Cientos de animales, insectos nadando en ese “charquito de mierda”.
Sí, el charco al que podría hacer desaparecer tan sólo apoyándole el trapo de piso. Pero no lo hará.
Por lo menos por ahora le atrae más el color del verdín, esa suerte de esmeralda viscosa, la más hermosa de las porquerías de una zanja.
Hay unos seres graciosos, blancos y en forma de ve corta que nadan gracias a terribles impulsos
dados por contracciones de todo su cuerpo.
-¿Pero los va a matar o no ?.
No sabe y no le interesa el planteo. Puede hacerlo si quiere : la infalible absorción del trapo, los pies
con sus zapatillas, cascotes, o tal vez se vaya a jugar repentinamente a la otra cuadra.
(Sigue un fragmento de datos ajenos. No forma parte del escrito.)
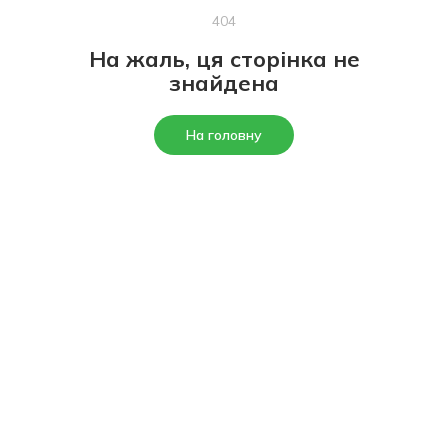
404
На жаль, ця сторінка не
знайдена
На головну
Una voz adulta grita su nombre desde la casa. Ahora hay que entrar. Está en cuclillas, con sus
manitos en las rodillas y respirando lentamente. Mira a su madre, cuya figura se recorta allá a lo lejos, diminuta, imponente. El tiempo se terminó.
Se para y corre a su casa.
En el charco todo sigue igual. No hubo mientras estaba el niño, ni hay ahora más tensión que la
generada por la necesidad de mantenerse con vida.
Hay insectitos raros e inútiles que a la ciencia misma no le interesan. Y ni que hablar al niño, quien
luego de rogarle a su madre, vuelve con sus cinco minutos de prórroga y arroja el trapo de piso.
Gracias a Dios, que nuestro dios no es ese niño.